4.1.6 Klima und Lüftung

Wegen der Wärmeschutzmaßnahmen, die laut Energieeinsparverordnung (EnEV) vorgeschrieben sind, findet in modernen Häusern kaum noch ein natürlicher Luftaustausch statt. Die Gebäude sind nahezu hermetisch abgedichtet, weshalb eine kontrollierte Wohnraumlüftung nötig ist, die allerdings einen hohen Lüftungswärmebedarf nach sich zieht.

Kontrollierte Wohnraumlüftung

Da ständig gekippte Fenster hohe Energieverluste und die Auskühlung der Wände zur Folge hätten, werden ventilatorbetriebene Anlagen benötigt, um die erforderlichen Luftmengen in die einzelnen Räume zu leiten. DIN 1946, Teil 6, regelt die Anforderungen an die „Lüftung von Wohnungen“ und schreibt bestimmte „Außenluftvolumenströme“ bei freier oder mechanischer Lüftung vor.

Bei der so genannten freien Lüftung (Selbstlüftung) findet die Lufterneuerung durch Druckunterschiede zwischen Innen und Außen statt. Ausreichend ist ein 0,5- bis 1-facher Luftwechsel pro Stunde. Für innenliegende Räume kommen Lüftungsschächte oder Ventilatoren zum Einsatz.
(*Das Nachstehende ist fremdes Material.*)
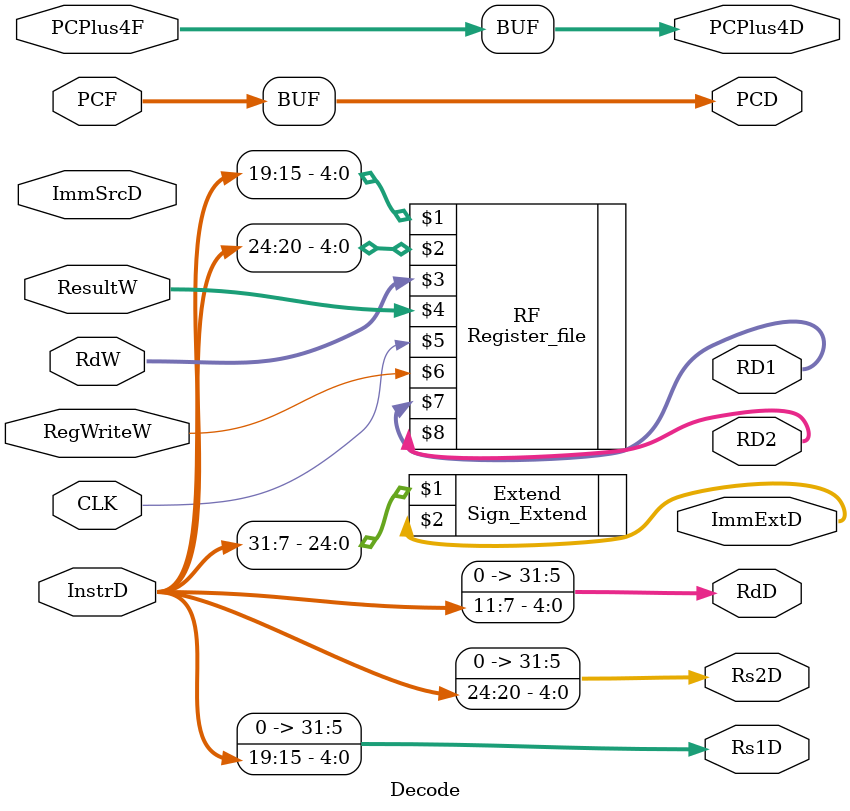
<source format=v>
`timescale 1ns / 1ps


module Decode(input wire [31:0] InstrD, ResultW, PCF, PCPlus4F,
              input wire [5:0] RdW,
              input wire [1:0] ImmSrcD,
              input wire CLK,RegWriteW,
              output wire [31:0] PCD, Rs1D, Rs2D, RdD, ImmExtD, PCPlus4D, RD1, RD2);
Register_file RF(InstrD[19:15],InstrD[24:20],RdW,ResultW,CLK,RegWriteW,RD1,RD2); 
Sign_Extend Extend(InstrD[31:7],ImmExtD);
assign PCD = PCF;
assign Rs1D = InstrD[19:15];
assign Rs2D = InstrD[24:20];
assign RdD = InstrD[11:7];
assign PCPlus4D = PCPlus4F;
endmodule

</source>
Bei Häusern in Passiv- und z. T. auch in Niedrigenergie-Bauweise muss eine permanente, kontrollierte Lufterneuerung gewährleistet sein. Sie erfolgt über ein Be- und Entlüftungssystem mit Wärmerückgewinnung. So werden Lüftungswärmeverluste verringert, Luftverunreinigungen abtransportiert und Frischluft zugeführt.

Man unterscheidet zentrale und dezentrale Be- und Entlüftungsanlagen, die substanzielle und gesundheitliche Schäden durch Schimmel- und Feuchtigkeitsbildung verhindern. Sie gewinnen einen Großteil der Abluftwärme zurück. Ihr Einsatz wird vom Staat mit einem Bonus vergütet.

Wohnraumklimatisierung
Klimaanlagen sind wesentlich komfortabler als normale Zentralheizungs- und Lüftungsanlagen, denn durch sie wird die Raumluft gekühlt, entfeuchtet, gereinigt und an kühlen Tagen durch Wärmepumpen oder eine nachrüstbare Elektroheizung erwärmt.